An obvious loophole in the 1996 award chart was heavily exploited
Under the old Qantas award routing rules, you could add almost unlimited sectors and stopovers to your award booking, as long as you didn’t pass through the same city more than twice or return to your origin mid-trip. This presented an obvious opportunity for people commuting regularly between major cities like Sydney and Brisbane.
So, back in the 1990s, it could have been possible to book a ticket such as:
- Sydney-Gold Coast
- Gold Coast-Newcastle
- Newcastle-Gold Coast
- Gold Coast-Sydney
If you didn’t mind using alternate airports every now and again, you could have squeezed five weeks’ worth of return trips into a single award booking. This would price as a Zone 4 award costing 30,000 points in Economy, 37,500 in Business or 45,000 points in First Class.
This and some other loopholes were closed a few years later. By 1999, for example, Qantas Frequent Flyer was treating Brisbane, Maroochydore and Gold Coast as the same city. There was also a new limit of 5 stopovers per award booking on Australian domestic itineraries (or 10 on international bookings).
The introduction of taxes, fuel & carrier surcharges
Sadly, the lack of taxes & carrier surcharges on award bookings was also too good to last.
In October 1995, the first of many new taxes on award bookings was introduced in the form of a $3.40 Sydney Airport noise levy. This applied to all flights arriving at Sydney Airport (excluding propeller aircraft or any flight from Canberra) and was added to the cost of awards as well as regular tickets. By the early 2000s, Qantas was adding other government taxes and airport charges to the cost of award bookings as well.
Then, in May 2004, Qantas first introduced fuel surcharges – supposedly due to rising oil prices. These were initially $6 per domestic flight and $15 per international flight. This was the first time Qantas added its own fees on top of the third-party taxes charged on top of the points for an award ticket.
Fuel surcharges, which no longer have much to do with the price of fuel, were renamed as “carrier charges” in July 2015.
The inflation of frequent flyer points
Clearly, Qantas points were much more valuable on a like-for-like basis 25 years ago than they are now. But this doesn’t account for the fact that points are also now a lot easier to earn in large quantities than they were back then.
In the 1990s, you would typically earn fewer Qantas points for a flight than you would now. There was no minimum points guarantee or status bonus, and the earn rate was based on the kilometres flown:
- First Class earned 1.5 points per kilometre flown
- Business Class earned 1.25 points per kilometre flown
- Full “Y” Economy Class earned 1 point per kilometre flown
- Anything less than full Economy Class earned 0.7 points per kilometre flown
More to the point, it’s now very common to see Qantas credit card sign-up bonuses of up to 150,000 points.

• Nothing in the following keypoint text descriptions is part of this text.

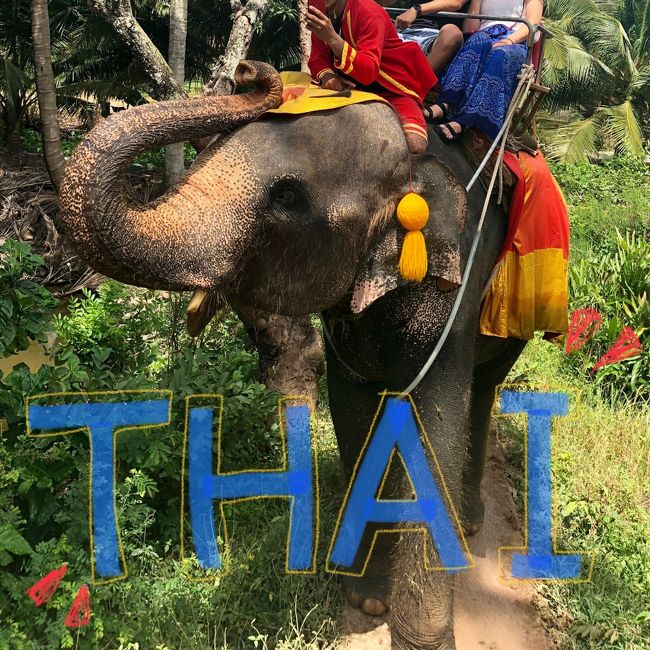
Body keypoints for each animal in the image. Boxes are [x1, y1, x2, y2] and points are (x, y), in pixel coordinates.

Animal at [59, 59, 528, 644]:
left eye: (287, 196)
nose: (251, 72)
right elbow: (354, 412)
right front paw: (366, 598)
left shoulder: (453, 289)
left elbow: (434, 422)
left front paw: (422, 636)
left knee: (485, 387)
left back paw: (468, 520)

Qantas Frequent Flyer is no longer just for frequent flyers, with many opportunities to earn points on the ground. You can even earn points for buying wine or paying your taxes. This wasn’t always the case.
So, there’s been substantial inflation on both the “earn” and “burn” sides. This isn’t necessarily a bad thing if you’re constantly earning and burning points. But if you accumulated lots of points in the 1990s, they would now be worth relatively little compared to what they were worth then. And unlike money, you don’t earn any interest on frequent flyer points sitting in your account.
This is why Australian Frequent Flyer has long said that it’s a bad idea to hoard points. Even in just the last 4-6 years, Qantas points have lost a noticeable amount of value.